((

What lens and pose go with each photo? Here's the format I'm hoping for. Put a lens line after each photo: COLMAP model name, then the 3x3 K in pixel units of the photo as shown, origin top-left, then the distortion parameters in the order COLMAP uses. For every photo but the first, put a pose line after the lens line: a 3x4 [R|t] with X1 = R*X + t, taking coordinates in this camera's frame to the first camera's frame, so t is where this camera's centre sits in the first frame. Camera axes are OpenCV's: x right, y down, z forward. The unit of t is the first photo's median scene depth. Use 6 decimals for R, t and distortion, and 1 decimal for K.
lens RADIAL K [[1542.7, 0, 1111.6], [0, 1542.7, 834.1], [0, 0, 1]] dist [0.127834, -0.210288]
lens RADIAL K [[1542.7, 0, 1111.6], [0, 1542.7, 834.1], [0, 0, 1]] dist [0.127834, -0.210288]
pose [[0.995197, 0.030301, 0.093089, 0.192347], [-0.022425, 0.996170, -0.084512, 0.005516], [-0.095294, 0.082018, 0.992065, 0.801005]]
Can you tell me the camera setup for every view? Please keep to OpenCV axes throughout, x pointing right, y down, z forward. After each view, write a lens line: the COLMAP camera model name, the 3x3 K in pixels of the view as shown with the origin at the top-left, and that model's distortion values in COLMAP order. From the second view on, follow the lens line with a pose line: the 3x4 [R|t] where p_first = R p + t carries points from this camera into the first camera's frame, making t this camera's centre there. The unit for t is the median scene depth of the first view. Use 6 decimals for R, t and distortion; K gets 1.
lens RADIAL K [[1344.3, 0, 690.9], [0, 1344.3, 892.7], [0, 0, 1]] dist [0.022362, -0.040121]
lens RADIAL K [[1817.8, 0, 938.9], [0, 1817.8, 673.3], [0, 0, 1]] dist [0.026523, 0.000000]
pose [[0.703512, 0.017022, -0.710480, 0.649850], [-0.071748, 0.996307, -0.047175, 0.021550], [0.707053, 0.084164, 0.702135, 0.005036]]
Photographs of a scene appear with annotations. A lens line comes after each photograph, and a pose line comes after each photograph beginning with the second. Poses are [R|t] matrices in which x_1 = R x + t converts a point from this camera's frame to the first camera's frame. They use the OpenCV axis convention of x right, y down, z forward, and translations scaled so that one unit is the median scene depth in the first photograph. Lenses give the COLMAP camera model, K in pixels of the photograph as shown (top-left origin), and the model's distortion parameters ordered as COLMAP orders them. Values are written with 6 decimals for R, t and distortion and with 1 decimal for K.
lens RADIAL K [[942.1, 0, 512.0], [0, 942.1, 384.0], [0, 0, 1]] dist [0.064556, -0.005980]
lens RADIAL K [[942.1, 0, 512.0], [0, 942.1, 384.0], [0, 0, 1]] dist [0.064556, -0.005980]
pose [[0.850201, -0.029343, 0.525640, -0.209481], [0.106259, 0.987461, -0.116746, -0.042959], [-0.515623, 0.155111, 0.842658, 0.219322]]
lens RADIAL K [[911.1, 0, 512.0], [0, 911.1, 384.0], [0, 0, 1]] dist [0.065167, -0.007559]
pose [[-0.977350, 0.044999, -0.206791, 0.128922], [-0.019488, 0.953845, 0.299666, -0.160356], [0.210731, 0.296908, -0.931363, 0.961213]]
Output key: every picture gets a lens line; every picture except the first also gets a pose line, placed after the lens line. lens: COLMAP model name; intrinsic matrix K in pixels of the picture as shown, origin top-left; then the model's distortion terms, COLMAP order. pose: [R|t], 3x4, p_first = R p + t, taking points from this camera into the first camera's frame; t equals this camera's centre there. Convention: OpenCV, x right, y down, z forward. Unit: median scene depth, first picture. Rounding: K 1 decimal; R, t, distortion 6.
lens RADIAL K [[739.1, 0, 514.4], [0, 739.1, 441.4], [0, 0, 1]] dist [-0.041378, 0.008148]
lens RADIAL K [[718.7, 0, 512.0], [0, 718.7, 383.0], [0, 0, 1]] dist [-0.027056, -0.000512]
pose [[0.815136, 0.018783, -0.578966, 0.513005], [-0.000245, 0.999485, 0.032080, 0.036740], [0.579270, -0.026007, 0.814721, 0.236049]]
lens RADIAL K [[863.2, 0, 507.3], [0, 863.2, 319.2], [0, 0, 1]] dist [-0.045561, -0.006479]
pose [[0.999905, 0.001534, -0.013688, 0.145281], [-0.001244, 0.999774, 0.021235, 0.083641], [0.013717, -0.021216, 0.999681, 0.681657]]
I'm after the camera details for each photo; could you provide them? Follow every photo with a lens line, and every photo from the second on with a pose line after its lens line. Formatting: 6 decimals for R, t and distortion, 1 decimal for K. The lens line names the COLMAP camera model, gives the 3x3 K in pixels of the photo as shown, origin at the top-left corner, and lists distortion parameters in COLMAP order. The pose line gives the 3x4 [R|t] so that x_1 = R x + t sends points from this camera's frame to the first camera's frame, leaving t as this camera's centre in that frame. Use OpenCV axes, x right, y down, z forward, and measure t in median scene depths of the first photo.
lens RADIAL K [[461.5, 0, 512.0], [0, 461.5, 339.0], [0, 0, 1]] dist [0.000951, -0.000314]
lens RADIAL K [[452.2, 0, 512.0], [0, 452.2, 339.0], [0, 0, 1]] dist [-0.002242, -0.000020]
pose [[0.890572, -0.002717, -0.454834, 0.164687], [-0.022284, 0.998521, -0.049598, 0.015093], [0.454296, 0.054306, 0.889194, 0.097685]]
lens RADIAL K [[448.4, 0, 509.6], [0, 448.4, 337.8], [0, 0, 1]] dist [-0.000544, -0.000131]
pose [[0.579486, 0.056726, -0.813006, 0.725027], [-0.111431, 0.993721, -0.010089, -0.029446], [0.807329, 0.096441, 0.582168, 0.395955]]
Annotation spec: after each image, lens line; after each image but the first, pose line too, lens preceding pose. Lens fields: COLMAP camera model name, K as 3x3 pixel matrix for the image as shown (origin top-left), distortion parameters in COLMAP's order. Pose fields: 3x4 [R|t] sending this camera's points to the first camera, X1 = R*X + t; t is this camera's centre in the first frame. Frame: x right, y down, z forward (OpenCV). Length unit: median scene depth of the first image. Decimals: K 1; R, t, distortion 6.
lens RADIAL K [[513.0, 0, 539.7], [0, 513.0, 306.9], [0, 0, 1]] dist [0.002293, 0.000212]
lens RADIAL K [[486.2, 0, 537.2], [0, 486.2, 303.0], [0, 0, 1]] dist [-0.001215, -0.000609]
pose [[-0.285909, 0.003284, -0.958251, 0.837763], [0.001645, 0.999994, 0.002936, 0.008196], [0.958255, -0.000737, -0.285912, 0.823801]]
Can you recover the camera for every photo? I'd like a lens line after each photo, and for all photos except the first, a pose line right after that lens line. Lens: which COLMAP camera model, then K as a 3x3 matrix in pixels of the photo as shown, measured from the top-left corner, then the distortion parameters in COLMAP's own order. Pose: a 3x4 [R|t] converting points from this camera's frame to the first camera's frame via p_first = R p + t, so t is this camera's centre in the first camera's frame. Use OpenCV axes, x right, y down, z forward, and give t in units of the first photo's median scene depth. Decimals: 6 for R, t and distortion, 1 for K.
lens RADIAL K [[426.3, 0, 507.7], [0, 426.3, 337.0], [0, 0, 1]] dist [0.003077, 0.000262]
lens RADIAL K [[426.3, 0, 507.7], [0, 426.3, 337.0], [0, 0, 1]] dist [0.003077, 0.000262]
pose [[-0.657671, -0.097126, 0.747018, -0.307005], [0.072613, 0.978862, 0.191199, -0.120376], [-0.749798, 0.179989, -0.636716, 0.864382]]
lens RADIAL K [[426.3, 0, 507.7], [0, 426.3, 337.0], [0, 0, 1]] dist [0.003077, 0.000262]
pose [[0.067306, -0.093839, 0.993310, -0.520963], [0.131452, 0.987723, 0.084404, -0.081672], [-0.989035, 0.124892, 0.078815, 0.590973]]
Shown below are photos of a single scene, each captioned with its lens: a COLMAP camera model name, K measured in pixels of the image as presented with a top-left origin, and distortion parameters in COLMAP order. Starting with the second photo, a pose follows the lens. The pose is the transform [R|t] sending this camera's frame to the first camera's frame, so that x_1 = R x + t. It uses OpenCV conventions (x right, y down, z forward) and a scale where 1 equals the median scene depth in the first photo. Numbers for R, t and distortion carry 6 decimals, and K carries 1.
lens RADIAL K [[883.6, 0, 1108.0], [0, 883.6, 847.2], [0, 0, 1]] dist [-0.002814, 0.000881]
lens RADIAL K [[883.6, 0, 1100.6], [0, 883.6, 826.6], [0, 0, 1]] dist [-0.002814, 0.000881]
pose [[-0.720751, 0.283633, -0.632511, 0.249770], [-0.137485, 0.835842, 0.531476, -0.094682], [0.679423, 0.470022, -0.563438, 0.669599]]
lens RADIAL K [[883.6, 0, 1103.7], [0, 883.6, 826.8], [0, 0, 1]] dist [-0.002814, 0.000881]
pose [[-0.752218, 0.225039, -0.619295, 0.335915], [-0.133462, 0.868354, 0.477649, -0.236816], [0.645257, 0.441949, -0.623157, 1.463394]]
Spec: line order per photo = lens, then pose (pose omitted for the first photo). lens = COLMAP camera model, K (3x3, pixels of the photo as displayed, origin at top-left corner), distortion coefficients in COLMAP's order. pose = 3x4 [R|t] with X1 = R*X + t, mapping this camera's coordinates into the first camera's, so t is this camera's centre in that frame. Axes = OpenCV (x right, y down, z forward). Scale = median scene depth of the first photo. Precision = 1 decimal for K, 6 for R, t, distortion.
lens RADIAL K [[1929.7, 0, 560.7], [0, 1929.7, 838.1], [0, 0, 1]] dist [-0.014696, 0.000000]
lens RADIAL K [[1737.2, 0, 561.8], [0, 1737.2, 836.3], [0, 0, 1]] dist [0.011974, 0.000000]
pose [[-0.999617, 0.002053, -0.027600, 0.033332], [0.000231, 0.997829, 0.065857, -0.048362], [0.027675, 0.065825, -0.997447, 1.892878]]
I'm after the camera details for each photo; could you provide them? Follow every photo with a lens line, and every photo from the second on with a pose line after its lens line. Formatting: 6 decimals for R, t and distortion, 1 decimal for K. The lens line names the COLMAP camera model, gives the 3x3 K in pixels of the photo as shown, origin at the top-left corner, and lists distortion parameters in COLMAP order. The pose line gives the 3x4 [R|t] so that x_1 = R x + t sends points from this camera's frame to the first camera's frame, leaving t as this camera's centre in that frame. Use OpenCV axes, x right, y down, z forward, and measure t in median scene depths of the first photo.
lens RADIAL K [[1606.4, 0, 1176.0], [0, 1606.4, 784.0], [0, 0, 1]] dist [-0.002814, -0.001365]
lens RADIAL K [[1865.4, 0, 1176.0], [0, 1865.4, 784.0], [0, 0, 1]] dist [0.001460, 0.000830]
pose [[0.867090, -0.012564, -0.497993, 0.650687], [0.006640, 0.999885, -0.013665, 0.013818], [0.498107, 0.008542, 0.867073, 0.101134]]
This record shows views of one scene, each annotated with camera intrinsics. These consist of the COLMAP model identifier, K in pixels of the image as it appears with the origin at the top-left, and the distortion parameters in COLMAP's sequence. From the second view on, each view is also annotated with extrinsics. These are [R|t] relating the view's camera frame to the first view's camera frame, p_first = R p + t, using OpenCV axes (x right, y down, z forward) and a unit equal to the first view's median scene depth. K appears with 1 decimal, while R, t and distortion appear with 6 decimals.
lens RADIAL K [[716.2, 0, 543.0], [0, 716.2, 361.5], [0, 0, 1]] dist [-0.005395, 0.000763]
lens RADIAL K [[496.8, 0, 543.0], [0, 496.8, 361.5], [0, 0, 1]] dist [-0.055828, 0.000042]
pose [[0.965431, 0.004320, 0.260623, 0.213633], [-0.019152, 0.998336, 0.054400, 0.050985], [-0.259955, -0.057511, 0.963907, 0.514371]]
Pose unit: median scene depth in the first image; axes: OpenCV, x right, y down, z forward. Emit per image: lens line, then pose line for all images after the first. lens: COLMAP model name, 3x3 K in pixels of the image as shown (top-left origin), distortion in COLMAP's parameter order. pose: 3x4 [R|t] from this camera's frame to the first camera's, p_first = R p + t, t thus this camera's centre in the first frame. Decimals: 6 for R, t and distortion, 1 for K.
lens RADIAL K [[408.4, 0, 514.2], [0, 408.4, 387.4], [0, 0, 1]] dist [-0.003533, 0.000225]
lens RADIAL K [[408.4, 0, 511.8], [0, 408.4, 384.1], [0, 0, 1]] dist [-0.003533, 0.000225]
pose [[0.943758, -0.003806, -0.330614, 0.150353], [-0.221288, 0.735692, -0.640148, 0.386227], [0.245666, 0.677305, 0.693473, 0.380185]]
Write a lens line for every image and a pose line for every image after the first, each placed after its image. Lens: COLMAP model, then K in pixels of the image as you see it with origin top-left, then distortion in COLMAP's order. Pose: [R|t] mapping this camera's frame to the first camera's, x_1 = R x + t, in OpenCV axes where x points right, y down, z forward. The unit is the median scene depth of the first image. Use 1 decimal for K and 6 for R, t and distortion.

))

• _TASK_
Copy verbatim the lines of the data that start at the line containing "Can you recover" and end at the line containing "0.124892, 0.078815, 0.590973]]", including both of those lines.

• _EXERCISE OUTPUT_
Can you recover the camera for every photo? I'd like a lens line after each photo, and for all photos except the first, a pose line right after that lens line. Lens: which COLMAP camera model, then K as a 3x3 matrix in pixels of the photo as shown, measured from the top-left corner, then the distortion parameters in COLMAP's own order. Pose: a 3x4 [R|t] converting points from this camera's frame to the first camera's frame via p_first = R p + t, so t is this camera's centre in the first camera's frame. Use OpenCV axes, x right, y down, z forward, and give t in units of the first photo's median scene depth. Decimals: 6 for R, t and distortion, 1 for K.
lens RADIAL K [[426.3, 0, 507.7], [0, 426.3, 337.0], [0, 0, 1]] dist [0.003077, 0.000262]
lens RADIAL K [[426.3, 0, 507.7], [0, 426.3, 337.0], [0, 0, 1]] dist [0.003077, 0.000262]
pose [[-0.657671, -0.097126, 0.747018, -0.307005], [0.072613, 0.978862, 0.191199, -0.120376], [-0.749798, 0.179989, -0.636716, 0.864382]]
lens RADIAL K [[426.3, 0, 507.7], [0, 426.3, 337.0], [0, 0, 1]] dist [0.003077, 0.000262]
pose [[0.067306, -0.093839, 0.993310, -0.520963], [0.131452, 0.987723, 0.084404, -0.081672], [-0.989035, 0.124892, 0.078815, 0.590973]]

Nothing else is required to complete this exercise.